# Start of SUPPLIED TEXT

Here's the view of Tokyo from our hotel window, our last night in Japan.

In a way, I suppose it was a good thing we didn't know how gruelling our trip home would be. Certainly, the trip to Japan didn't prepare us for how difficult the homeward one would be... However, to be fair, there were absolutely no hitches in plane flights or luggage & none of the many things that could have gone wrong did, so we were really, really lucky!

We were up pretty early Monday morning & had a nice breakfast in the hotel restaurant, then finished packing & had some time to lounge & get our last NHK public tv (home of Pythagoras Switch) fix before calling for a cart to take our luggage to the airport shuttle bus station right next door. We got our tickets & were on the shuttle within 10 minutes for the hour-long ride to Narita Airport. It rained on & off & was quite reminiscent of our ride into Tokyo, nearly 3 weeks before. We saw the sights we'd seen on the first bus ride with new eyes...

The bus porter had told us which stop to get off at & we had about an hour until we could check in, so Charlie & Brendan wandered (& finally got Brendan one of those vitamin drinks in little bottles he'd been angling for the whole trip, because it was his last chance :). Check-in, immigration, & security were a breeze- in Japan you don't have to take off your shoes or take the laptop out of the case, so there's so much less fuss, & there were hardly any other people in line with us. There was about an hour before our flight, so we hit a bookstore for last-minute purchases (Brendan has a natural homing instinct for Kamen Rider Den-O books :), for more distraction on the flight. And... we finally ate at a japanese McDonalds :) Yes, the fish sandwiches taste much better there... (naturally!)

When we finally boarded the plane we were ready to go, but Brendan & I soon were in tears, as we saw Japan receding in the window. We really want to go back!! We started out by looking at Kamen Rider books & puzzling out the japanese, then Charlie & I switched places & they played Uno for a while. When I looked up from a puzzle book, maybe 6 hours into the trip (we'd had two meals by then), I noticed Brendan had one of his Kamen Rider action figures out (one with millions of little pieces that fall off...) & was starting into meltdown mode. I decided that it was time to switch back & see if I could get him to sleep a bit (Charlie was glad to have a break :). I convinced him to put everything away & cuddle up with his blanket, & soon he was asleep. He only slept about 3 hours, but by then they were serving breakfast & getting generally ready to land in Chicago. In some ways, the time really flew, but in others, it was very uncomfortable & exhausting. I kept figuring out what time it was in Japan... When we landed it was somewhere around 2 in the morning & Charlie & I had done no more than doze a bit during the flight.

# End of SUPPLIED TEXT

_THE TASKS_
**A)** Write out the stretch of the travel account from "We were up pretty" through "with new eyes...", word for word.
**B)** Please return the rows from the one containing "brown arrow: moved 1 px left, 20 px up" through the one containing "gray cross: rotated 13 degrees clockwise", both included, unchanged.

# Start of MATERIALS PROVIDED

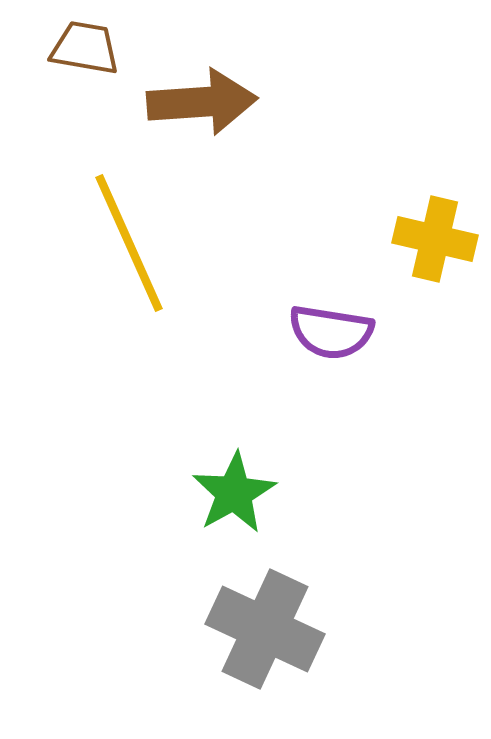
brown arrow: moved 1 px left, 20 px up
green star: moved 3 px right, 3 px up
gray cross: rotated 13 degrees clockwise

# End of MATERIALS PROVIDED
# Start of MATERIALS PROVIDED

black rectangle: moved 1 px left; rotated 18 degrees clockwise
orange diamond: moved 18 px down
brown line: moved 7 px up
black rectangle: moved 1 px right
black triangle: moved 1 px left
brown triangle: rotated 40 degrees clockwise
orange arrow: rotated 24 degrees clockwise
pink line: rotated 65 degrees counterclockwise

# End of MATERIALS PROVIDED
# Start of MATERIALS PROVIDED

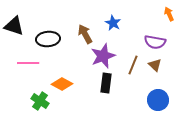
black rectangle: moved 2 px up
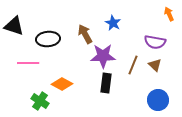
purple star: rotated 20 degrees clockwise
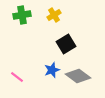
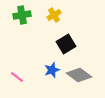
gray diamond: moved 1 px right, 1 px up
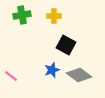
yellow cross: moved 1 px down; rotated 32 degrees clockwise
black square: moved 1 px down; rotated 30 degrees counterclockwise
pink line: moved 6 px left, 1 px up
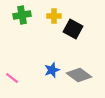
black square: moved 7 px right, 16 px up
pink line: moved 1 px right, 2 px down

# End of MATERIALS PROVIDED

_ANSWERS GIVEN_
**A)**
We were up pretty early Monday morning & had a nice breakfast in the hotel restaurant, then finished packing & had some time to lounge & get our last NHK public tv (home of Pythagoras Switch) fix before calling for a cart to take our luggage to the airport shuttle bus station right next door. We got our tickets & were on the shuttle within 10 minutes for the hour-long ride to Narita Airport. It rained on & off & was quite reminiscent of our ride into Tokyo, nearly 3 weeks before. We saw the sights we'd seen on the first bus ride with new eyes...

**B)**
brown arrow: moved 1 px left, 20 px up
green star: moved 3 px right, 3 px up
gray cross: rotated 13 degrees clockwise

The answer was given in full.